Analysts see price downturn in FY08, India

Analysts see price downturn in FY08, India
Published: 31 October 2006

 Domestic cement prices are unlikely to correct drastically in the second half of ’07-08 (FY08) and ’08-09 (FY09), according to foreign brokerage CLSA, due to likely delays in capacity addition coupled with sustained demand.  
The brokerage attributes the likely slowdown in capacity additions in FY08 and FY09 to rise in lead-time for cement equipment delivery, delays due to land acquisition and environmental issues, among the few reasons. 

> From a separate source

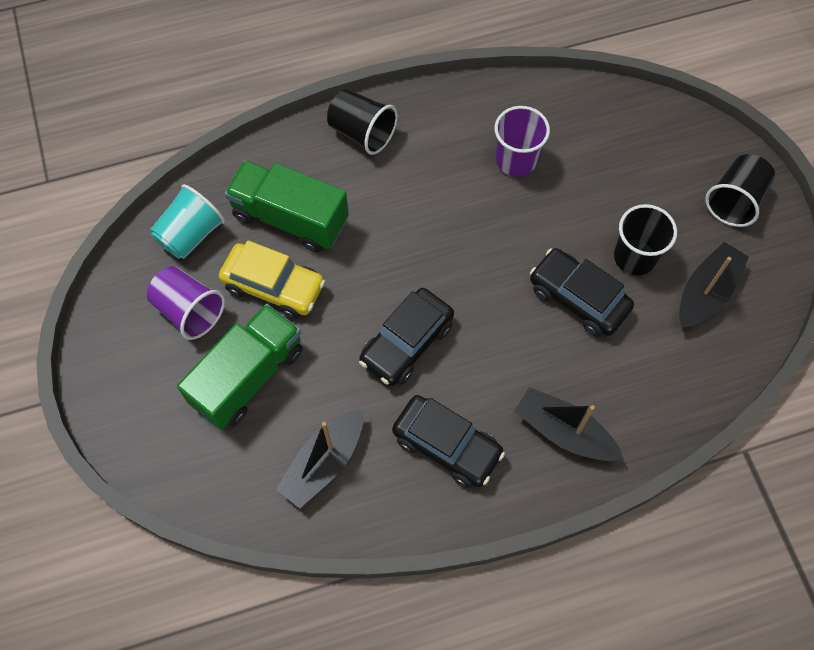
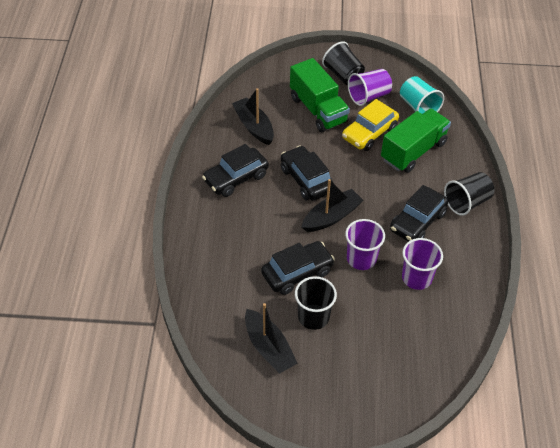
camera: 110 degrees right, 15 degrees down
black boat [514,387,624,461] -> black boat moved to [302,179,364,232]
black cup [705,154,775,227] -> black cup moved to [322,42,365,85]
none -> purple cup [345,219,385,270]
none -> black car [390,185,448,242]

"We project a maximum 14% capacity CAGR until the end of FY09 and expect demand growth to nearly catch up," CLSA said in a note to clients, justifying its higher-than-average earnings estimates for cement companies in FY08 (20% above market estimates) and FY09 (35-40% above market estimates).  

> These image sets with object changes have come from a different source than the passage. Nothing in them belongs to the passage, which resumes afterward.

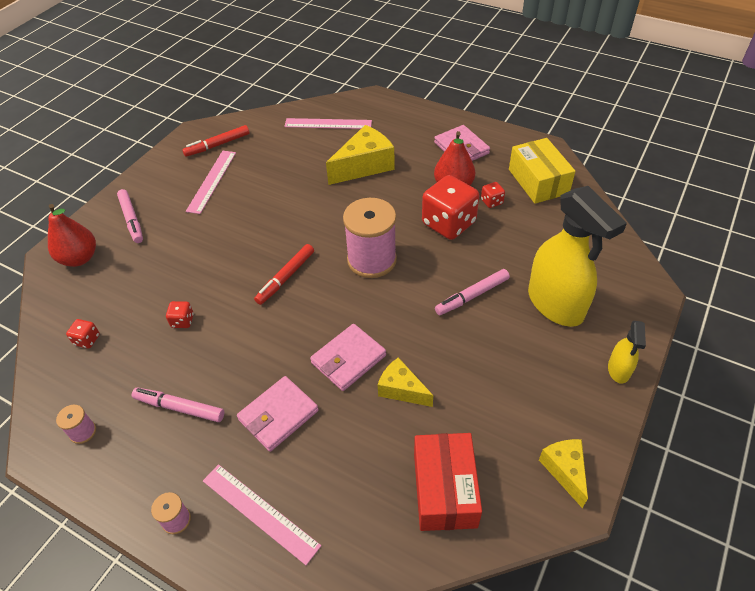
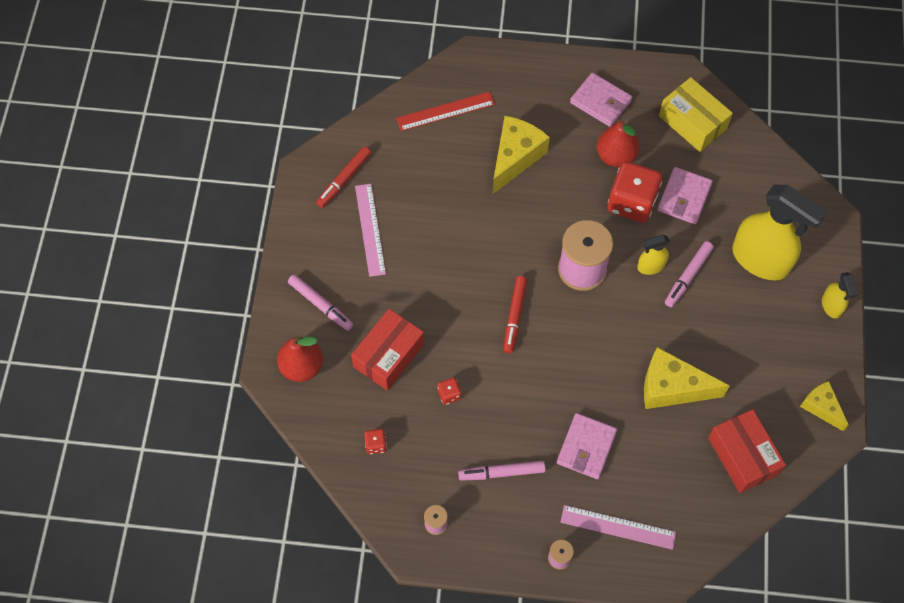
camera: 25 degrees left, 15 degrees up
pink ruler [284,118,372,129] -> red ruler [396,92,495,131]
pink wallet [310,324,386,391] -> pink wallet moved to [657,167,713,224]
yellow cheese [378,357,433,407] -> yellow cheese [644,347,730,409], size x1.67
red dice [481,182,505,208] -> none
none -> red box [351,309,424,391]
none -> yellow spray bottle [637,235,670,275]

This forecast is contrarian to other brokerage consensus that prices could fall during ’08-09 because of a supply glut - a resultant of the planned capacity build-up. Currently, the total capacity in the domestic cement industry is roughly 160mt.  
In recent times, most analysts have recommended buying cement shares for the period till the first half of ’07-08, as the excess of demand corresponding to supply is expected to drive up product prices further.  
Though there is unanimity that demand for cement would remain robust between ’06-07 and ’08-09, led by demand from infrastructure, housing and special economic zones (SEZs), the views are divided with regards to supply. 
In its recent note to clients, brokerage Edelweiss said, "Post Q1FY08E, the operating peak, we believe that there is limited upside in valuations for the cement sector due to 70.6mtpa capacity additions by FY09 (estimated), with a likely overcapacity scenario in South."  
SBI Capital Markets and Merrill Lynch also echo this view and feel prices are likely to witness a downturn, as supply is likely to exceed demand.  
"The growing capacity pipeline will likely compress the sector’s valuation multiples in FY08E (next year) in anticipation of an earnings downturn in FY09E (the year after)," Merrill Lynch noted.